To do: Return, verbatim and in full, the records that follow, but not their pictures.
□ □ □ □ □ □ □
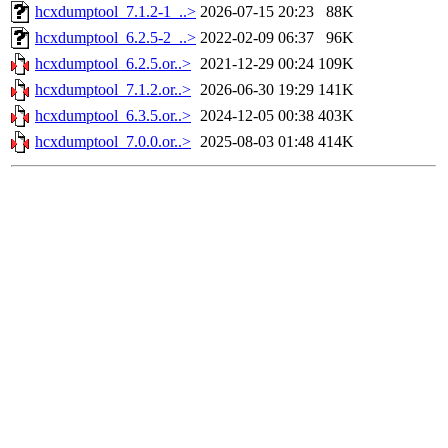
hcxdumptool_7.1.2-1_..>
2026-07-15 20:23
88K
hcxdumptool_6.2.5-2_..>
2022-02-09 06:37
96K
hcxdumptool_6.2.5.or..>
2021-12-29 00:24
109K
hcxdumptool_7.1.2.or..>
2026-06-30 19:29
141K
hcxdumptool_6.3.5.or..>
2024-12-05 00:38
403K
hcxdumptool_7.0.0.or..>
2025-08-03 01:48
414K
□ □ □ □ □ □ □
Task answer:
hcxdumptool_7.1.2-1_..>
2026-07-15 20:23
88K
hcxdumptool_6.2.5-2_..>
2022-02-09 06:37
96K
hcxdumptool_6.2.5.or..>
2021-12-29 00:24
109K
hcxdumptool_7.1.2.or..>
2026-06-30 19:29
141K
hcxdumptool_6.3.5.or..>
2024-12-05 00:38
403K
hcxdumptool_7.0.0.or..>
2025-08-03 01:48
414K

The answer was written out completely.